(Dataset records)

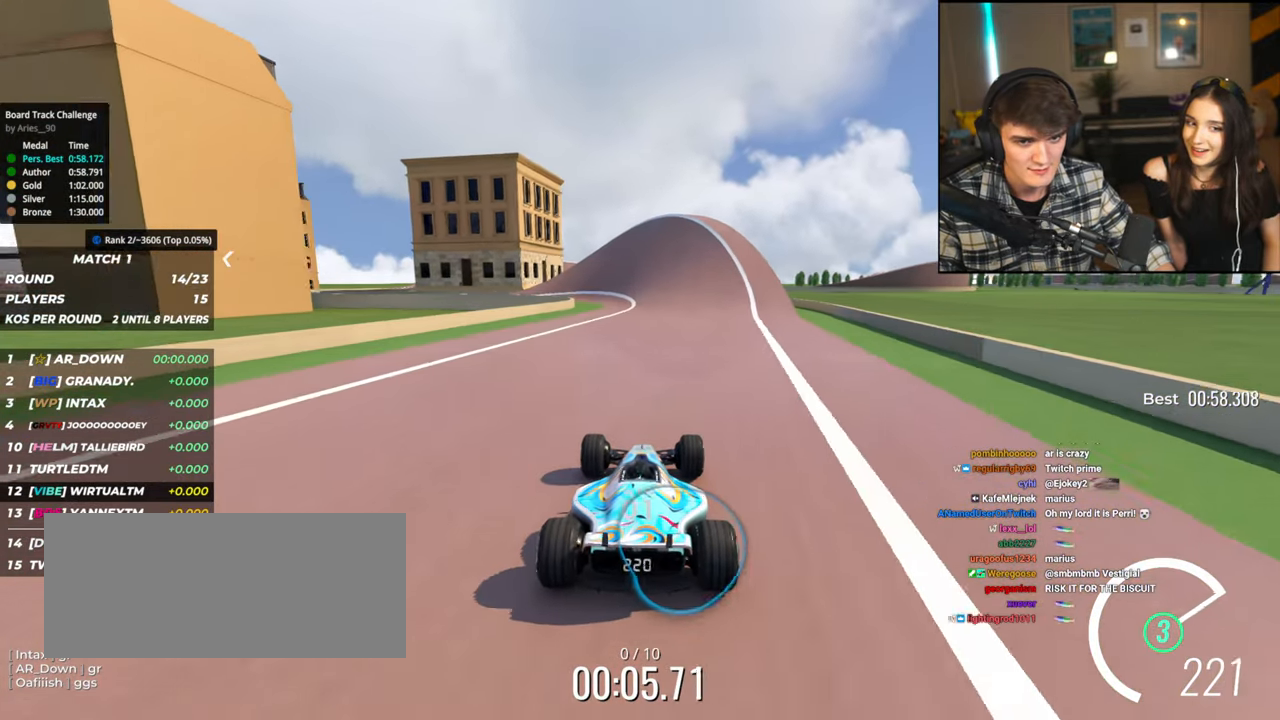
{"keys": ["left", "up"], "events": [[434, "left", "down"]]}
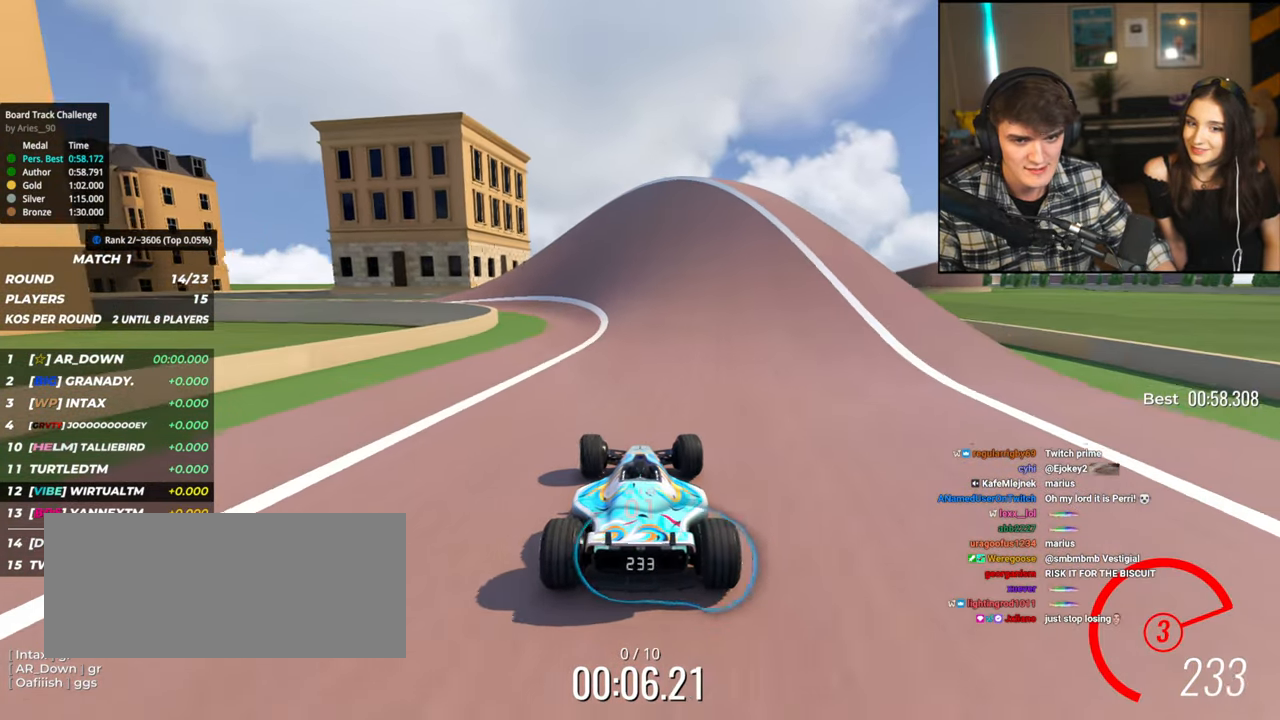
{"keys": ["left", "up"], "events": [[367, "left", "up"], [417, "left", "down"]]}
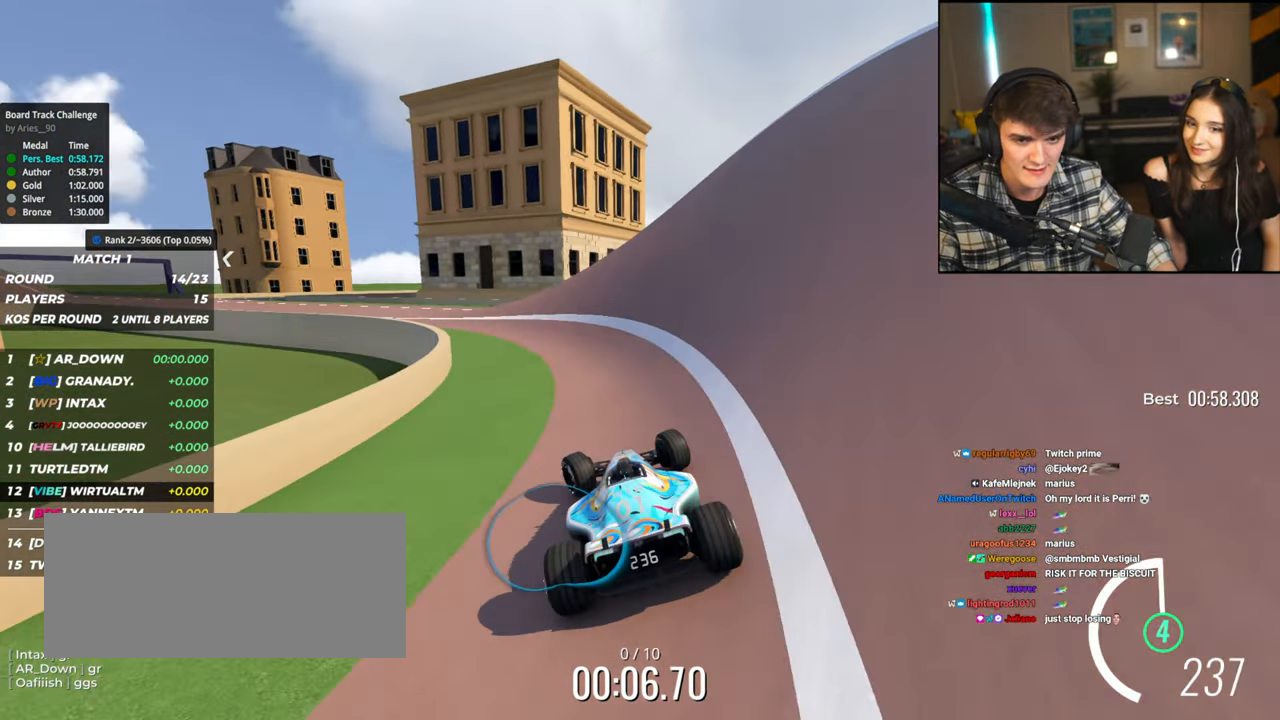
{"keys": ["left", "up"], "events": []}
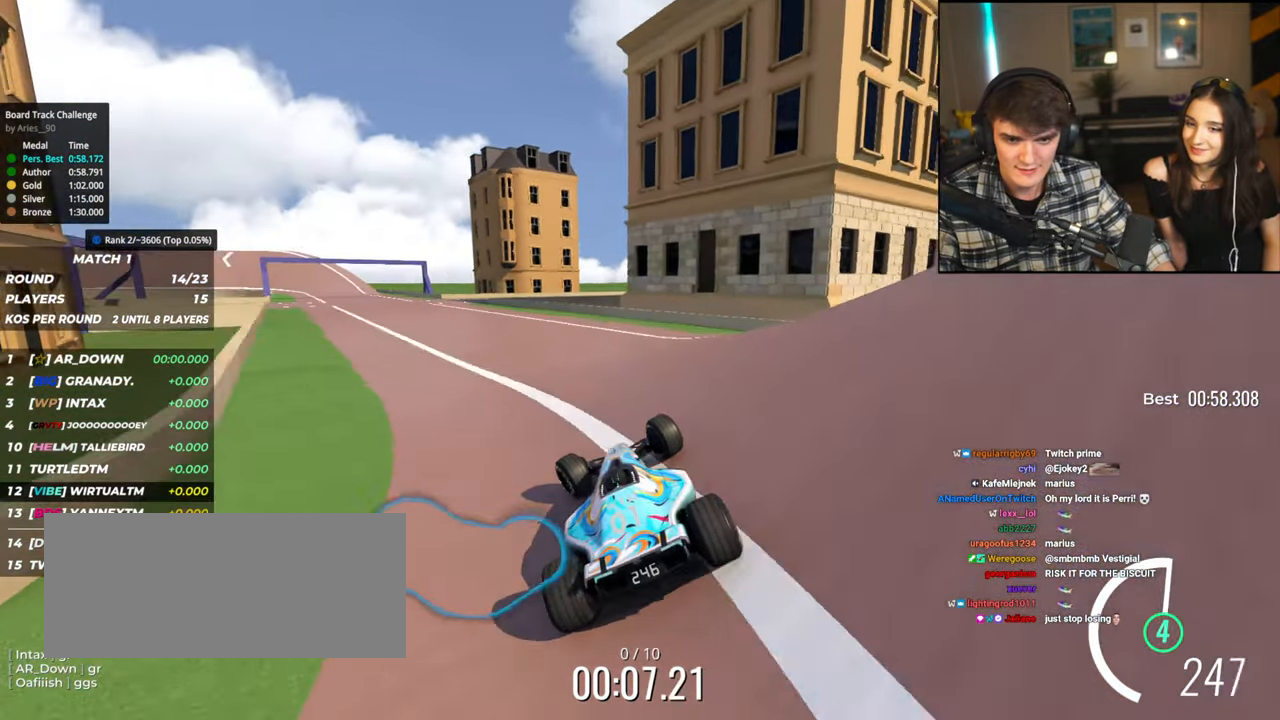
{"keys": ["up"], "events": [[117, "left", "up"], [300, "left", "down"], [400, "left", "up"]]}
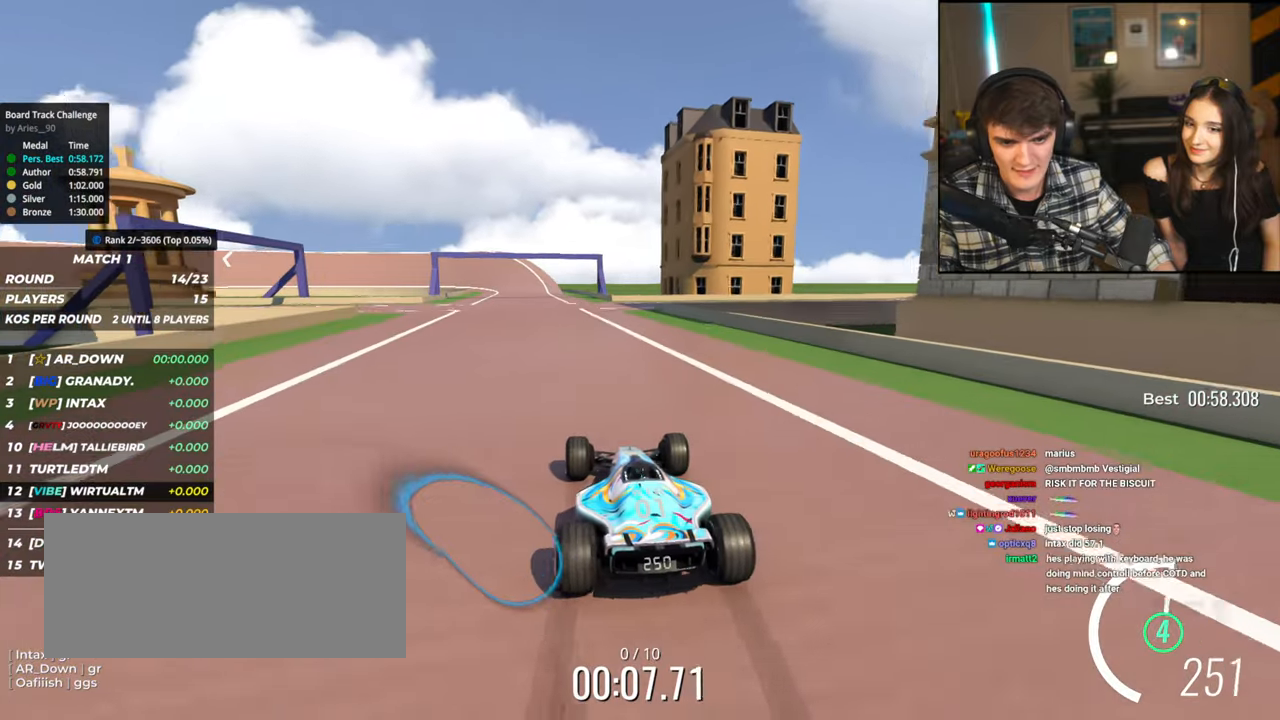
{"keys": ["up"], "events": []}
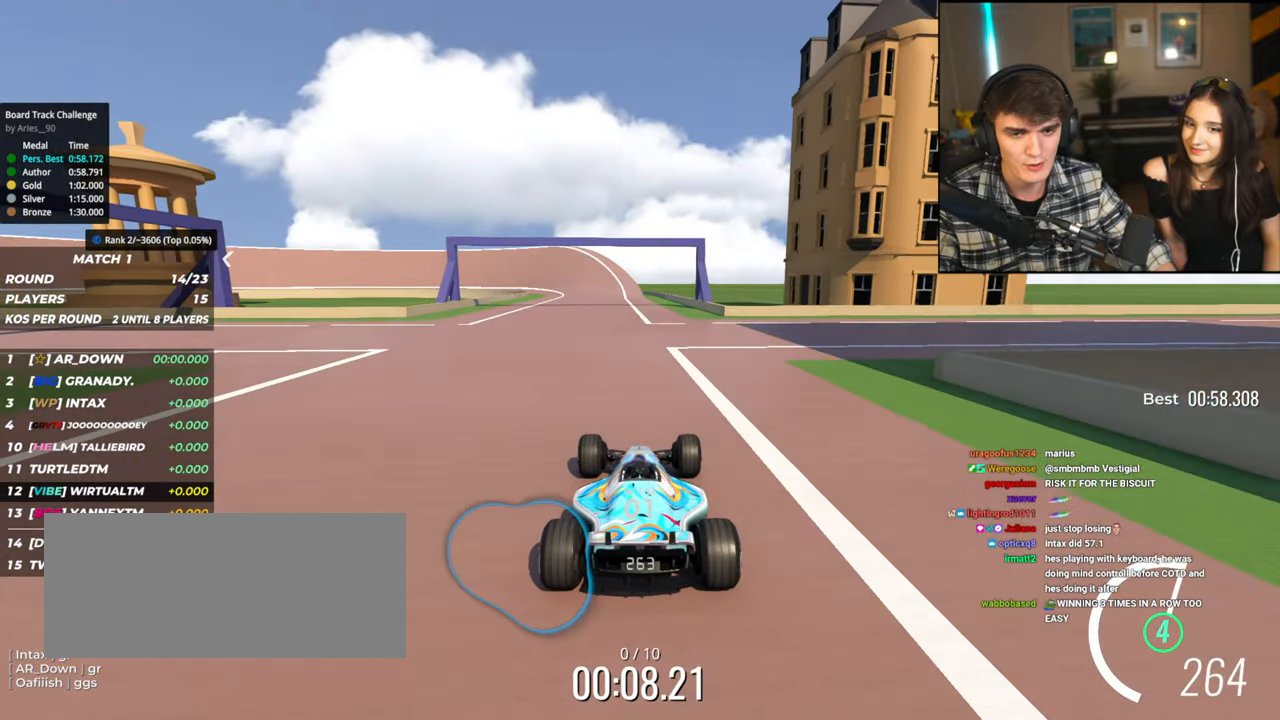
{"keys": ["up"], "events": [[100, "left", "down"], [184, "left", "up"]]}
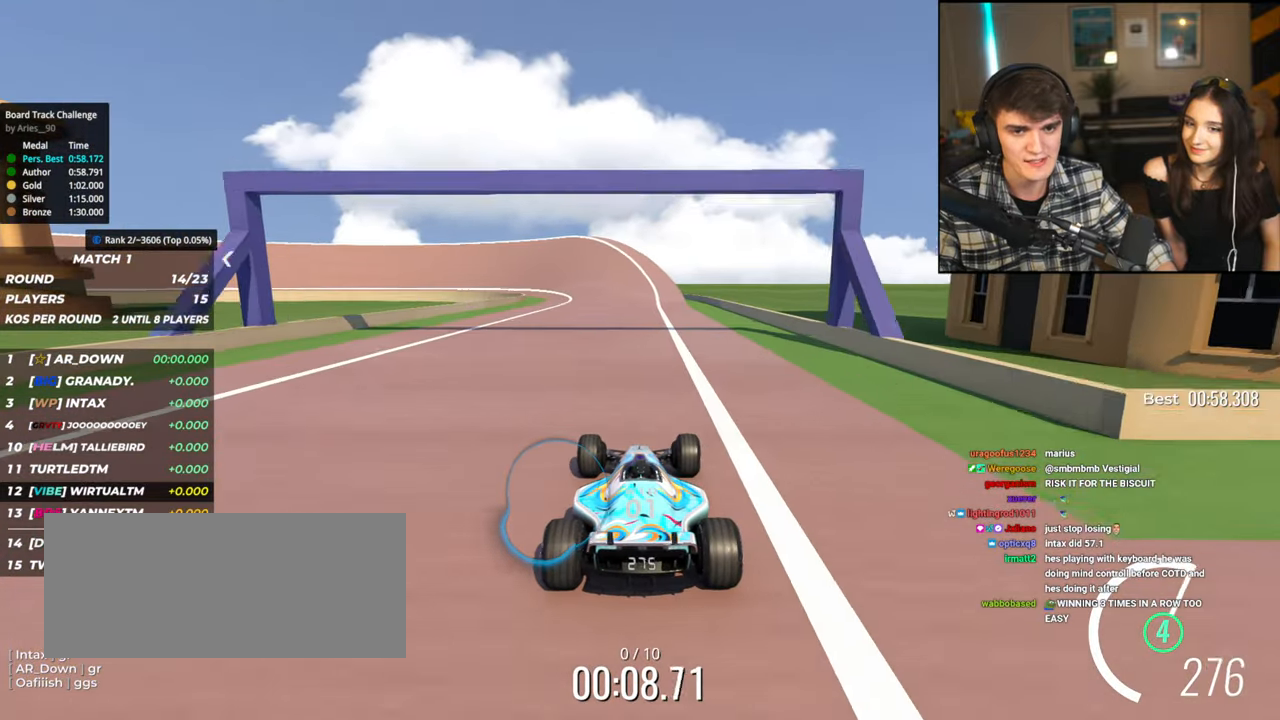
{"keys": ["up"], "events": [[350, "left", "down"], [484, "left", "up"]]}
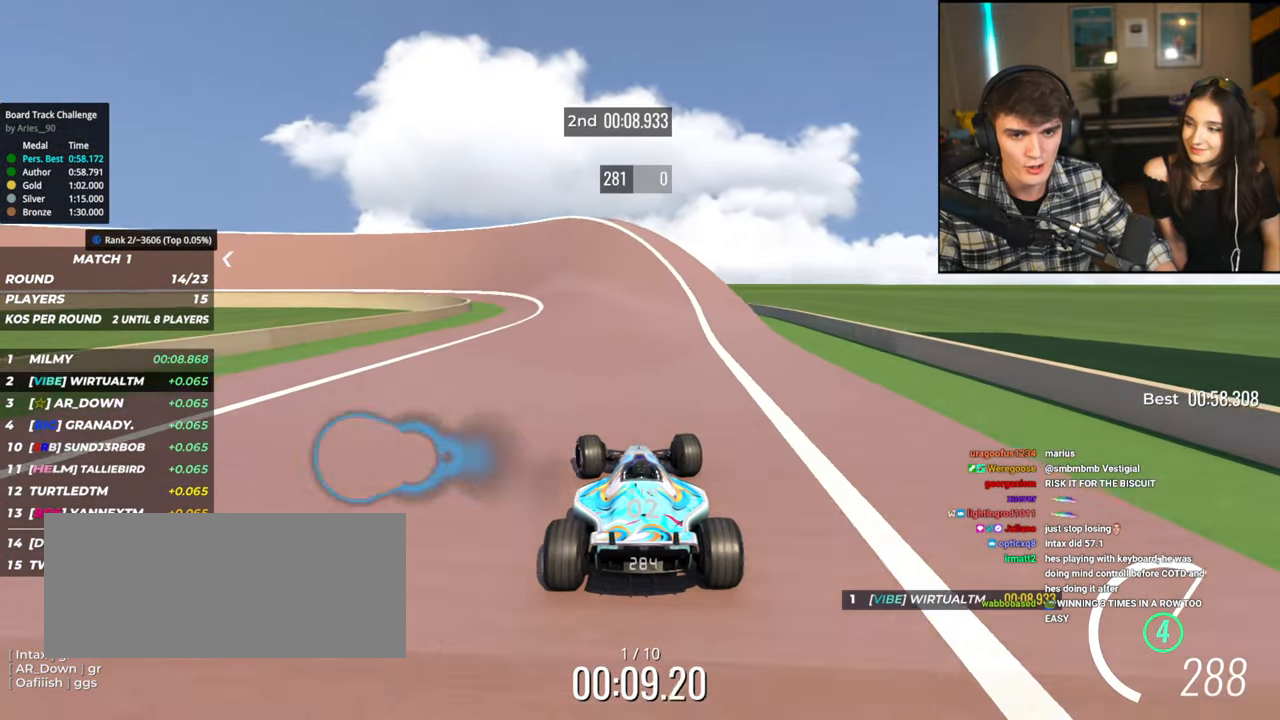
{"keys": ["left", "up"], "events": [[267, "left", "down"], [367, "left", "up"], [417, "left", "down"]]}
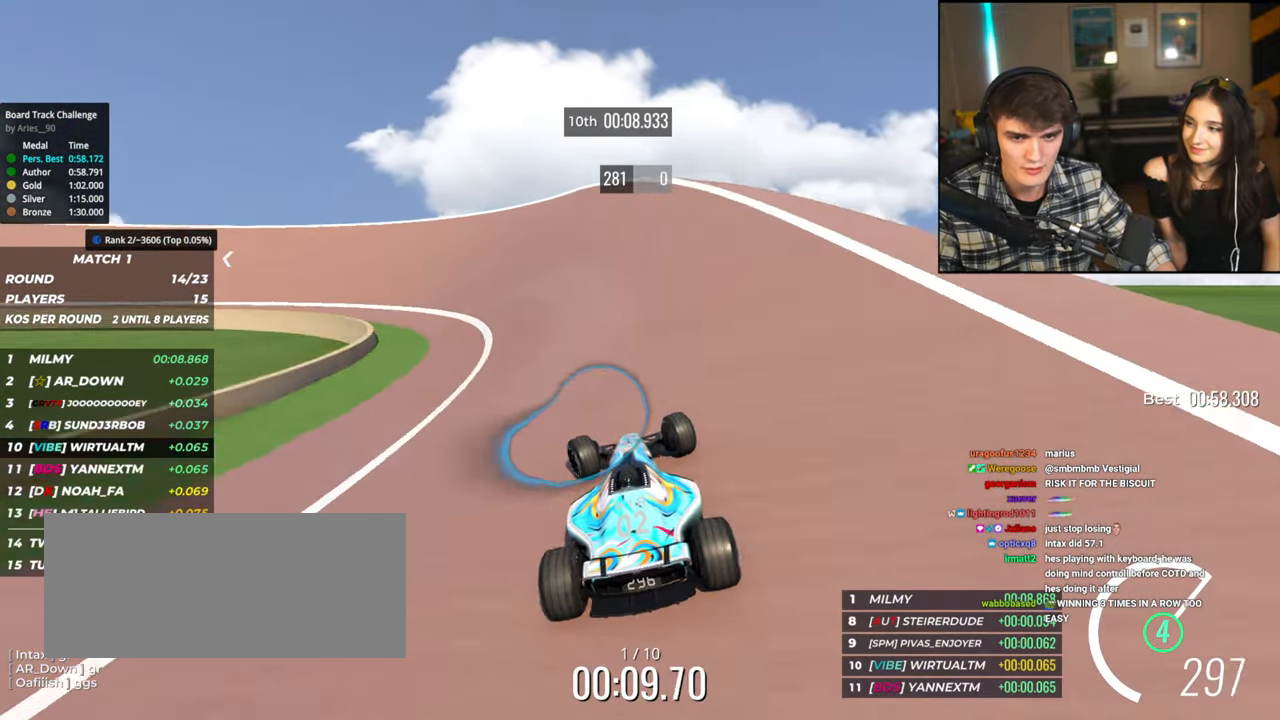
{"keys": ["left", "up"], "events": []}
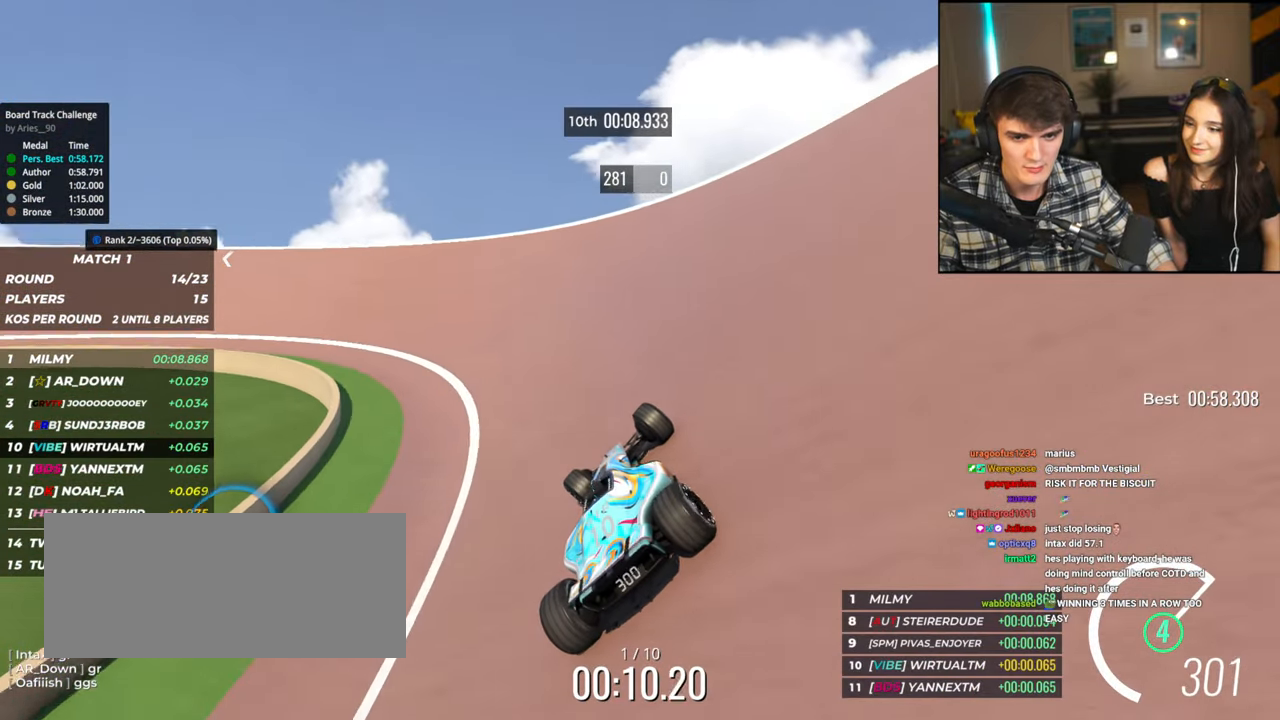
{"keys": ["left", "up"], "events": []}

(End Dataset records)

Directions ▸
If a line of the records above holds the word "left", show it.

Answer below ▸
{"keys": ["left", "up"], "events": [[434, "left", "down"]]}
{"keys": ["left", "up"], "events": [[367, "left", "up"], [417, "left", "down"]]}
{"keys": ["left", "up"], "events": []}
{"keys": ["up"], "events": [[117, "left", "up"], [300, "left", "down"], [400, "left", "up"]]}
{"keys": ["up"], "events": [[100, "left", "down"], [184, "left", "up"]]}
{"keys": ["up"], "events": [[350, "left", "down"], [484, "left", "up"]]}
{"keys": ["left", "up"], "events": [[267, "left", "down"], [367, "left", "up"], [417, "left", "down"]]}
{"keys": ["left", "up"], "events": []}
{"keys": ["left", "up"], "events": []}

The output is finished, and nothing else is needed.